> Work request: Starting at the top of the records below, write out each line exactly as it stands, stopping after the line with "HE J. 2021."; exclude the pictures.

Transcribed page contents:
+ + + + + + +

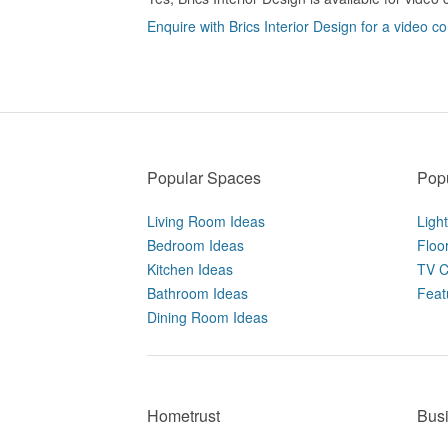
Enquire with Brics Interior Design for a video co
Popular Spaces
Popu
Living Room Ideas
Ligh
Bedroom Ideas
Floo
Kitchen Ideas
TV C
Bathroom Ideas
Feat
Dining Room Ideas
Hometrust
Bus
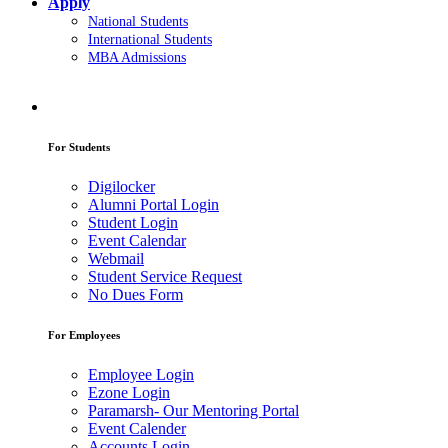
Apply
National Students
International Students
MBA Admissions
For Students
Digilocker
Alumni Portal Login
Student Login
Event Calendar
Webmail
Student Service Request
No Dues Form
For Employees
Employee Login
Ezone Login
Paramarsh- Our Mentoring Portal
Event Calender
Accounts Login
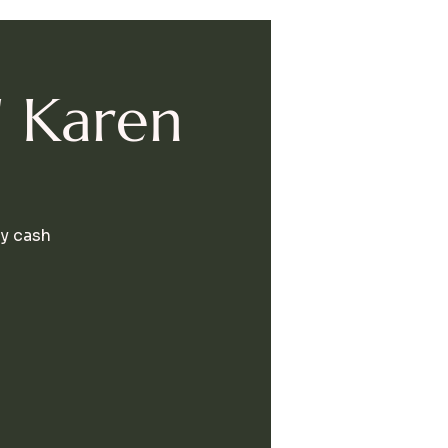
' Karen
By cash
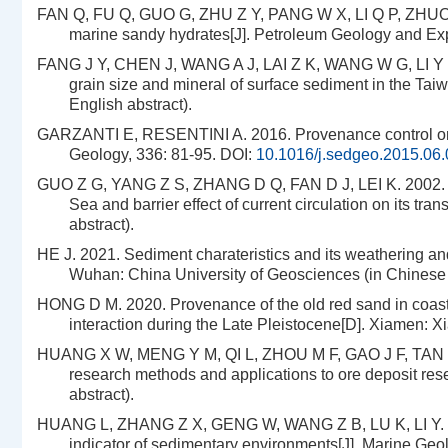
FAN Q, FU Q, GUO G, ZHU Z Y, PANG W X, LI Q P, ZHUO H
marine sandy hydrates[J]. Petroleum Geology and Expe
FANG J Y, CHEN J, WANG A J, LAI Z K, WANG W G, LI Y H, L
grain size and mineral of surface sediment in the Taiw
English abstract).
GARZANTI E, RESENTINI A. 2016. Provenance control on c
Geology, 336: 81-95.
DOI:
10.1016/j.sedgeo.2015.06
GUO Z G, YANG Z S, ZHANG D Q, FAN D J, LEI K. 2002. Se
Sea and barrier effect of current circulation on its tr
abstract).
HE J. 2021. Sediment charateristics and its weathering an
Wuhan: China University of Geosciences (in Chinese w
HONG D M. 2020. Provenance of the old red sand in coasta
interaction during the Late Pleistocene[D]. Xiamen: X
HUANG X W, MENG Y M, QI L, ZHOU M F, GAO J F, TAN H
research methods and applications to ore deposit rese
abstract).
HUANG L, ZHANG Z X, GENG W, WANG Z B, LU K, LI Y. 2014
indicator of sedimentary environments[J]. Marine Geo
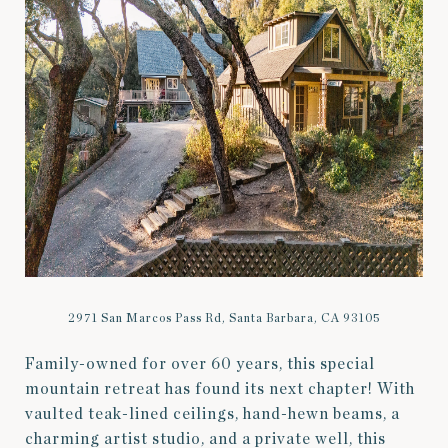
2971 San Marcos Pass Rd, Santa Barbara, CA 93105
Family-owned for over 60 years, this special
mountain retreat has found its next chapter! With
vaulted teak-lined ceilings, hand-hewn beams, a
charming artist studio, and a private well, this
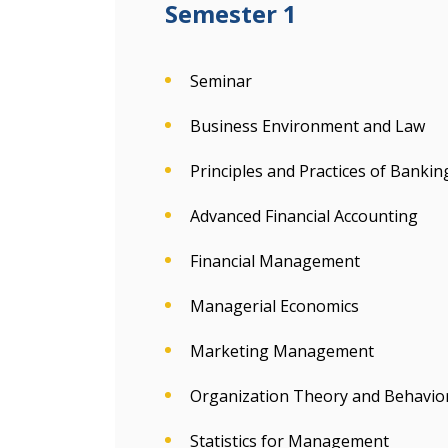
Semester 1
Seminar
Business Environment and Law
Principles and Practices of Bankin
Advanced Financial Accounting
Financial Management
Managerial Economics
Marketing Management
Organization Theory and Behavio
Statistics for Management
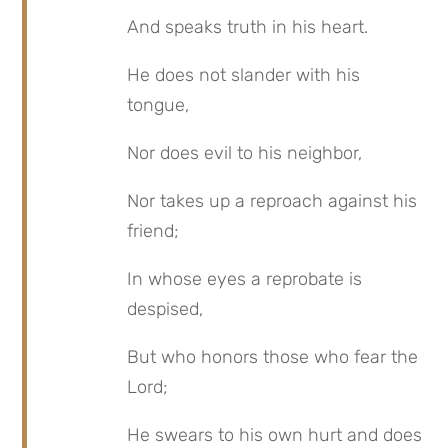
And speaks truth in his heart.
He does not slander with his 
tongue,
Nor does evil to his neighbor,
Nor takes up a reproach against his 
friend;
In whose eyes a reprobate is 
despised,
But who honors those who fear the 
Lord;
He swears to his own hurt and does 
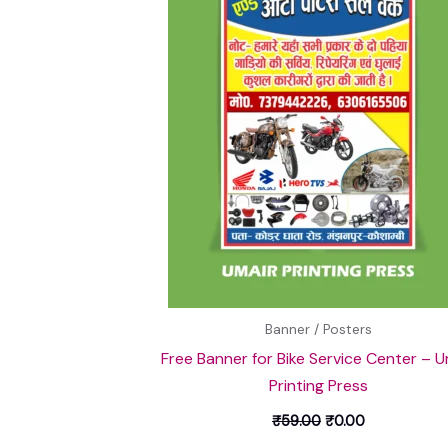
Banner / Posters
Free Banner for Bike Service Center – U
Printing Press
₹
59.00
₹
0.00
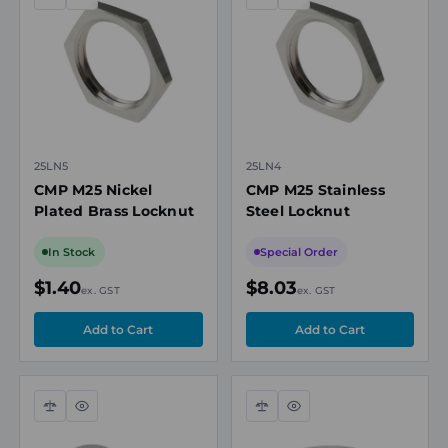
Compare
Quick
Compare
Quick
view
view
25LN5
25LN4
CMP M25 Nickel
CMP M25 Stainless
Plated Brass Locknut
Steel Locknut
In Stock
Special Order
$1.40
$8.03
ex. GST
ex. GST
Compare
Quick
Compare
Quick
view
view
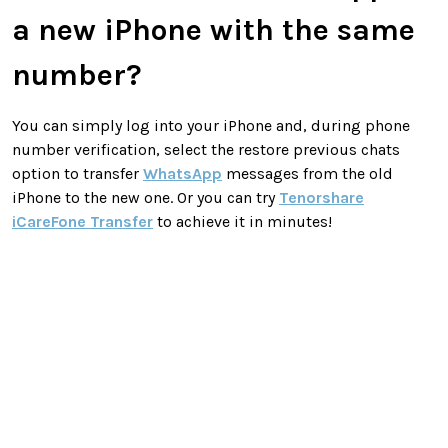
a new iPhone with the same
number?
You can simply log into your iPhone and, during phone
number verification, select the restore previous chats
option to transfer
WhatsApp
messages from the old
iPhone to the new one. Or you can try
Tenorshare
iCareFone Transfer
to achieve it in minutes!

+ + + + + + +

> Result of the exercise:
Enquire with Brics Interior Design for a video co
Popular Spaces
Popu
Living Room Ideas
Ligh
Bedroom Ideas
Floo
Kitchen Ideas
TV C
Bathroom Ideas
Feat
Dining Room Ideas
Hometrust
Bus
Apply
National Students
International Students
MBA Admissions
For Students
Digilocker
Alumni Portal Login
Student Login
Event Calendar
Webmail
Student Service Request
No Dues Form
For Employees
Employee Login
Ezone Login
Paramarsh- Our Mentoring Portal
Event Calender
Accounts Login
' Karen
By cash
FAN Q, FU Q, GUO G, ZHU Z Y, PANG W X, LI Q P, ZHUO H
marine sandy hydrates[J]. Petroleum Geology and Expe
FANG J Y, CHEN J, WANG A J, LAI Z K, WANG W G, LI Y H, L
grain size and mineral of surface sediment in the Taiw
English abstract).
GARZANTI E, RESENTINI A. 2016. Provenance control on c
Geology, 336: 81-95.
DOI:
10.1016/j.sedgeo.2015.06
GUO Z G, YANG Z S, ZHANG D Q, FAN D J, LEI K. 2002. Se
Sea and barrier effect of current circulation on its tr
abstract).
HE J. 2021. Sediment charateristics and its weathering an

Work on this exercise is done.